◆ Data listing

*** Block opens ***

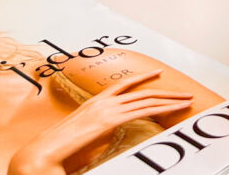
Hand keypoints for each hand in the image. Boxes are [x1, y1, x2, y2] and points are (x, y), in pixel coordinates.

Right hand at [7, 70, 192, 174]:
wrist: (41, 154)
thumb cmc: (58, 152)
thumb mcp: (83, 138)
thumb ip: (99, 133)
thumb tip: (109, 137)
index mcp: (95, 103)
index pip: (124, 86)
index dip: (143, 79)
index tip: (157, 74)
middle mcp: (103, 101)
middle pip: (142, 92)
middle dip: (166, 93)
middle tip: (184, 93)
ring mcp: (107, 109)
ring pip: (147, 100)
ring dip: (170, 100)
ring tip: (187, 100)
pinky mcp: (109, 119)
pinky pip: (142, 111)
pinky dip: (161, 108)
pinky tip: (173, 108)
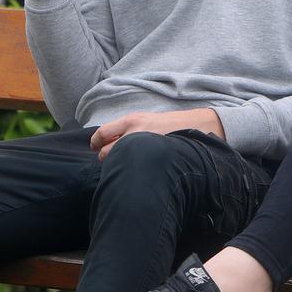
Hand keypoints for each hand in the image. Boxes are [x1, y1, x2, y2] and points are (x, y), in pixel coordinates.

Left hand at [90, 109, 225, 158]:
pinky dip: (130, 171)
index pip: (102, 133)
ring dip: (117, 166)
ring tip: (124, 167)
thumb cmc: (169, 125)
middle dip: (105, 158)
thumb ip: (128, 128)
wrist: (194, 127)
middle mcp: (135, 132)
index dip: (96, 143)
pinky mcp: (153, 157)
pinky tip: (136, 172)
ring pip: (118, 162)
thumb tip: (110, 141)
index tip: (96, 148)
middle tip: (110, 161)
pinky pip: (133, 169)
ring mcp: (144, 145)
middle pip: (106, 151)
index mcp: (132, 120)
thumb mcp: (147, 120)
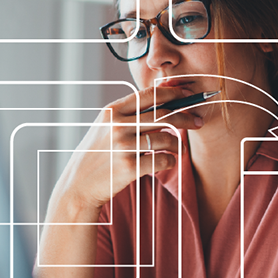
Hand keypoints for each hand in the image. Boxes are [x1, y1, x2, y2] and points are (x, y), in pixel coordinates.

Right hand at [49, 85, 201, 214]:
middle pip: (163, 115)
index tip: (189, 94)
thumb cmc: (97, 153)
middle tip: (198, 121)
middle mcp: (117, 126)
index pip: (149, 95)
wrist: (79, 184)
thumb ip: (129, 113)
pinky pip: (162, 160)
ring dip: (177, 144)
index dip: (173, 92)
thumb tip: (164, 100)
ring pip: (166, 139)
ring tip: (177, 148)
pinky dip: (170, 161)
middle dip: (186, 117)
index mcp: (112, 111)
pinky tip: (167, 162)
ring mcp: (123, 146)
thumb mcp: (106, 126)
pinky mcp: (129, 167)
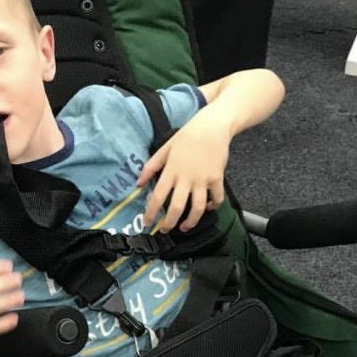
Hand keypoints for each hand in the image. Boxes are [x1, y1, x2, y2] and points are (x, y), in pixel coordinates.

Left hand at [138, 108, 228, 233]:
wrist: (213, 126)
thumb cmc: (187, 136)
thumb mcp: (165, 148)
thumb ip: (151, 166)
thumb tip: (138, 183)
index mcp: (171, 171)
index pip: (158, 196)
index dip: (151, 212)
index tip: (147, 223)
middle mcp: (186, 178)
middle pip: (176, 207)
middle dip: (169, 223)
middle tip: (164, 230)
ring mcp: (203, 179)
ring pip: (197, 208)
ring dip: (191, 221)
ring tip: (184, 227)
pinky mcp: (217, 178)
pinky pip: (217, 198)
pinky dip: (213, 207)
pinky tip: (207, 209)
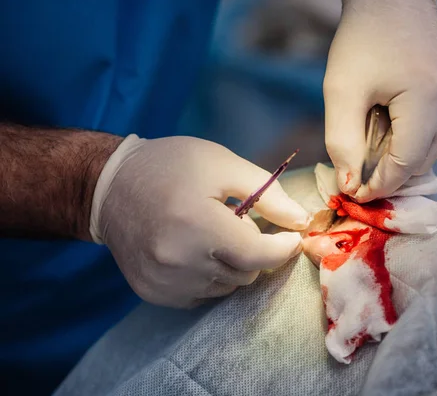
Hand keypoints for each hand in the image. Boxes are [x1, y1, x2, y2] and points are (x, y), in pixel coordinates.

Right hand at [89, 135, 309, 307]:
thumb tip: (301, 222)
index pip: (257, 256)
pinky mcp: (154, 293)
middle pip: (245, 273)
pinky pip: (202, 295)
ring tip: (212, 235)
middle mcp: (179, 261)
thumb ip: (268, 194)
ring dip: (232, 265)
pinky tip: (194, 250)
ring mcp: (164, 282)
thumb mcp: (222, 165)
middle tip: (238, 224)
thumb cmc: (170, 166)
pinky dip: (209, 277)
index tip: (291, 237)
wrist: (110, 186)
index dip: (282, 248)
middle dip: (253, 251)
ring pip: (227, 287)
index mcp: (197, 224)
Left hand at [323, 0, 436, 201]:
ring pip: (431, 151)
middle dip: (389, 175)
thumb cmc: (361, 40)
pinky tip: (390, 125)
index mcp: (428, 99)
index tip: (354, 194)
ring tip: (372, 140)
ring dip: (401, 158)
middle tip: (358, 171)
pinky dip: (413, 140)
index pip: (405, 165)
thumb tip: (351, 186)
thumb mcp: (341, 91)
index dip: (378, 186)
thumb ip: (342, 143)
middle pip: (422, 163)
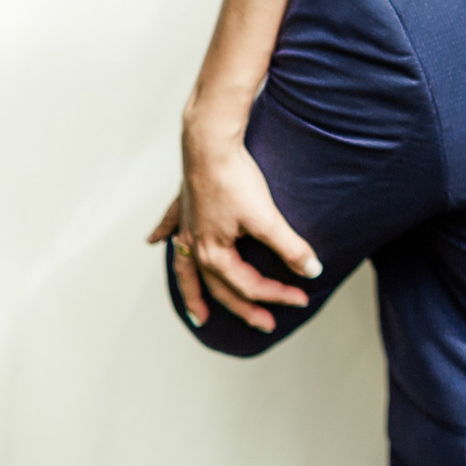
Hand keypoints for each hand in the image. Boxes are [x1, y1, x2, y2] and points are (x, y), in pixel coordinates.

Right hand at [149, 127, 322, 332]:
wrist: (210, 141)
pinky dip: (163, 235)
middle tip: (264, 324)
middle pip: (219, 286)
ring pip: (186, 267)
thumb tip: (312, 270)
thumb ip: (289, 247)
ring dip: (191, 292)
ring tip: (196, 315)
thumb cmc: (234, 177)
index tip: (302, 298)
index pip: (249, 285)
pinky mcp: (185, 202)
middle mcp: (195, 244)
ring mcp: (187, 224)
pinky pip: (170, 225)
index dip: (277, 294)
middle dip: (242, 308)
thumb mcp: (266, 217)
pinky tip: (154, 242)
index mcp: (213, 253)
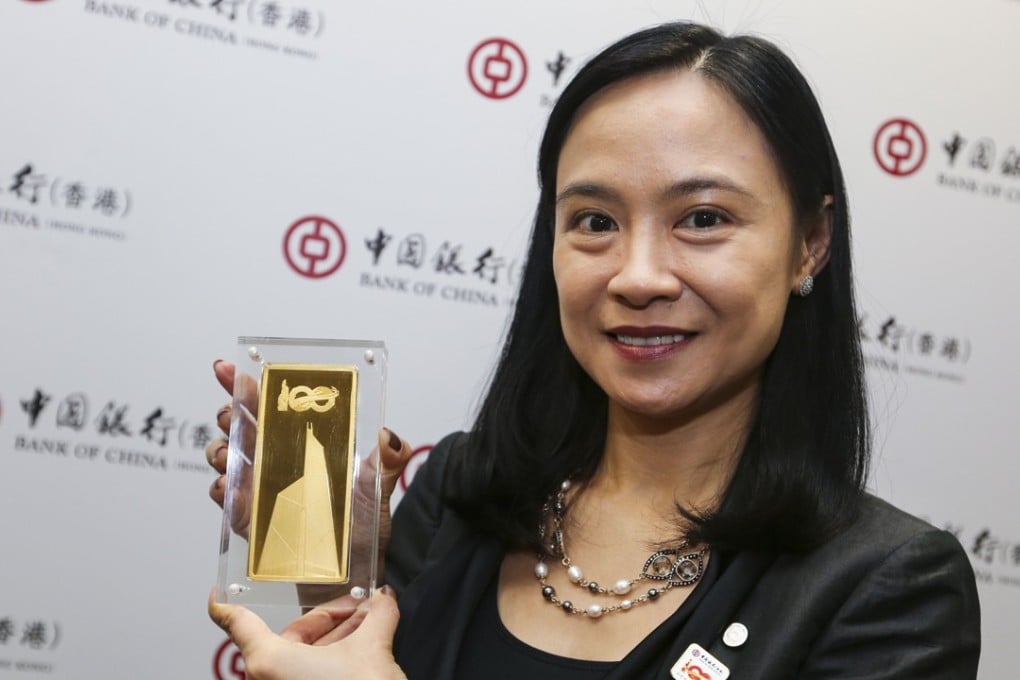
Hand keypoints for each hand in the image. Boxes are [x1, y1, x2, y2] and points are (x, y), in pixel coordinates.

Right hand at [204, 361, 414, 568]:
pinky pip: (227, 502)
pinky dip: (224, 491)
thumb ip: (388, 461)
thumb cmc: (364, 531)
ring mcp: (261, 490)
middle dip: (228, 413)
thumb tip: (389, 436)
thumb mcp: (380, 489)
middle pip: (242, 425)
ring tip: (228, 454)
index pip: (274, 406)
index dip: (249, 385)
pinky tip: (230, 488)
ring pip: (228, 458)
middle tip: (230, 414)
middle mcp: (279, 462)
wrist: (350, 579)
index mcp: (306, 444)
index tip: (232, 368)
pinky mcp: (250, 522)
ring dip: (220, 450)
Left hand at [210, 587, 406, 679]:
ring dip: (336, 638)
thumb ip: (379, 615)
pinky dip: (331, 660)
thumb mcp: (374, 650)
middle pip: (290, 635)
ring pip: (303, 657)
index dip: (226, 604)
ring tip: (367, 626)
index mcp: (269, 661)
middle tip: (355, 607)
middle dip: (328, 618)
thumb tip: (384, 600)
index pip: (237, 623)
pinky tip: (360, 651)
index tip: (219, 595)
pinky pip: (308, 675)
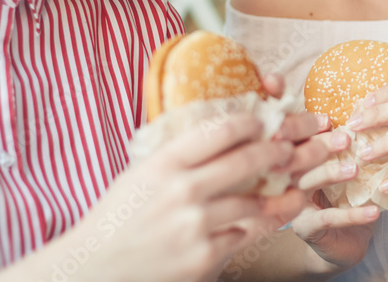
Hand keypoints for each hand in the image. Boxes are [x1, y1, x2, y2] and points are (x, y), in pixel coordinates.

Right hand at [53, 113, 297, 281]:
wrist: (95, 268)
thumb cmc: (119, 215)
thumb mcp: (141, 172)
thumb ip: (179, 153)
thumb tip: (226, 130)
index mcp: (165, 162)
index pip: (221, 130)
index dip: (251, 122)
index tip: (264, 120)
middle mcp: (182, 190)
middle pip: (247, 161)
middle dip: (278, 152)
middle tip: (290, 150)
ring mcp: (194, 226)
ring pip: (254, 202)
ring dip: (277, 196)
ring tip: (292, 190)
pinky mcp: (203, 258)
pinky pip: (242, 236)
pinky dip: (249, 228)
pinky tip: (258, 222)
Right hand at [289, 130, 379, 271]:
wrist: (345, 243)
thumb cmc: (348, 199)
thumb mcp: (350, 170)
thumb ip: (350, 147)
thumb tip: (365, 111)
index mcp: (297, 162)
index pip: (299, 141)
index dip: (311, 129)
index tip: (329, 120)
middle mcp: (289, 180)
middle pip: (299, 158)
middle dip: (321, 146)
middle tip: (346, 139)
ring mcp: (293, 205)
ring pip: (306, 184)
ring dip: (330, 174)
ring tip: (356, 169)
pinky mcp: (306, 228)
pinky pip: (327, 218)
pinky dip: (352, 214)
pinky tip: (374, 211)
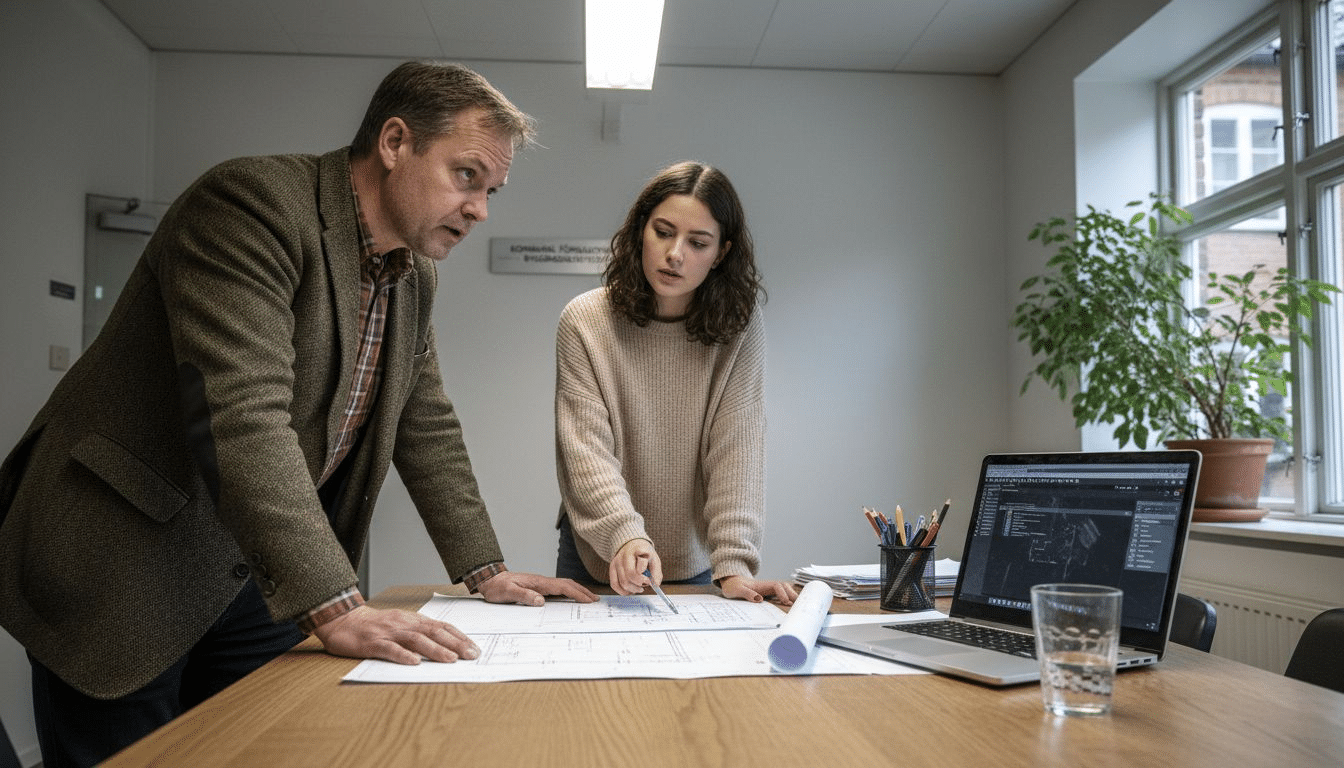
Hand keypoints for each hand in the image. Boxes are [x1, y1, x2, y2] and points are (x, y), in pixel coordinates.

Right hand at [312, 605, 477, 664]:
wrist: (343, 620)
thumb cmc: (374, 625)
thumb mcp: (400, 624)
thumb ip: (419, 632)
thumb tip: (445, 645)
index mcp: (412, 620)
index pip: (441, 626)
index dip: (459, 637)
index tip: (474, 648)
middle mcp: (403, 624)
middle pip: (433, 632)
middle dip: (454, 644)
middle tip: (471, 655)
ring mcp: (388, 633)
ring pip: (415, 640)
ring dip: (434, 649)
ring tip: (450, 659)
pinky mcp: (372, 643)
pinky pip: (389, 649)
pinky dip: (402, 656)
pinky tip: (413, 663)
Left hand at [476, 570, 599, 606]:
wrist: (490, 580)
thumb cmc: (498, 587)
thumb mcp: (508, 593)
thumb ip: (524, 596)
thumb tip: (541, 601)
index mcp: (538, 582)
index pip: (563, 587)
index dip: (577, 594)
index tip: (589, 601)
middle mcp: (542, 581)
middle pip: (568, 584)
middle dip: (583, 592)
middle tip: (595, 600)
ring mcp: (541, 583)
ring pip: (564, 585)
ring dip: (578, 591)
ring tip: (589, 599)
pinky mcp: (538, 587)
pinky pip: (558, 589)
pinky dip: (569, 592)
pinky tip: (570, 598)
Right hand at [608, 539, 660, 594]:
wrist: (631, 545)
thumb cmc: (644, 554)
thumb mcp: (654, 559)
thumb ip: (656, 572)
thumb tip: (656, 584)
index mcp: (637, 549)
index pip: (640, 565)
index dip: (645, 577)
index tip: (650, 580)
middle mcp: (624, 555)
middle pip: (630, 576)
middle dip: (640, 584)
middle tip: (645, 584)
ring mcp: (616, 562)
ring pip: (623, 583)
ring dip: (633, 589)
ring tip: (639, 588)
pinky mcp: (611, 568)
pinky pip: (614, 585)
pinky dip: (623, 591)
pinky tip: (631, 590)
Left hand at [719, 575, 797, 605]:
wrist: (730, 583)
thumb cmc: (733, 586)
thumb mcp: (736, 590)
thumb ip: (747, 593)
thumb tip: (759, 599)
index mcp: (761, 584)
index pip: (777, 586)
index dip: (782, 593)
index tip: (786, 602)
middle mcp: (767, 586)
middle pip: (784, 587)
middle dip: (792, 594)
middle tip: (800, 605)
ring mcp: (767, 591)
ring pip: (784, 590)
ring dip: (791, 596)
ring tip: (798, 607)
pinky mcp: (767, 595)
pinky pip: (779, 596)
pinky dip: (786, 600)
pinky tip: (790, 608)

*** Block closes ***

◆ Task description
Which part of the entries opens with the line containing "middle mcp: (289, 180)" and closes with the line containing "ring dip: (578, 591)"? Output that part exactly, ends included, pictures excluded.

◆ Task solution
middle mcp: (289, 180)
middle pip: (299, 158)
middle dip: (321, 146)
middle tip: (346, 139)
ring mcp: (293, 205)
ring pip: (306, 184)
ring dip: (330, 174)
ring tip: (356, 169)
pinky mcp: (306, 228)
pinky pip: (327, 218)
pinky dip: (352, 214)
pinky tip: (374, 211)
Hand keypoints for each hand in the image. Boxes are [x1, y1, x2, y2] and points are (x, y), in pixel coordinates.

Right hand at [312, 605, 477, 664]:
wrist: (343, 620)
thumb cmc: (374, 625)
thumb mcp: (400, 624)
thumb ip: (419, 632)
thumb tip: (445, 645)
index mcp: (412, 620)
index pip: (441, 626)
index dip: (459, 637)
index tip: (474, 648)
middle mcp: (403, 624)
middle pip: (433, 632)
middle dip: (454, 644)
middle tip: (471, 655)
ring mcp: (388, 633)
ring pip: (415, 640)
ring dip: (434, 649)
ring tip: (450, 659)
pinky mcp: (372, 643)
pinky pip: (389, 649)
pinky dip: (402, 656)
pinky tip: (413, 663)
Left hand at [476, 570, 599, 606]:
wrist: (490, 580)
thumb cmc: (498, 587)
thumb mcp: (508, 593)
thumb ip: (524, 596)
thumb tip: (541, 601)
index mcp: (538, 582)
index pip: (563, 587)
index dip: (577, 594)
index tip: (589, 601)
middle mcp: (542, 581)
middle pip: (568, 584)
middle dip: (583, 592)
middle tip: (595, 600)
ring mcp: (541, 583)
ring pip: (564, 585)
ring dip: (578, 591)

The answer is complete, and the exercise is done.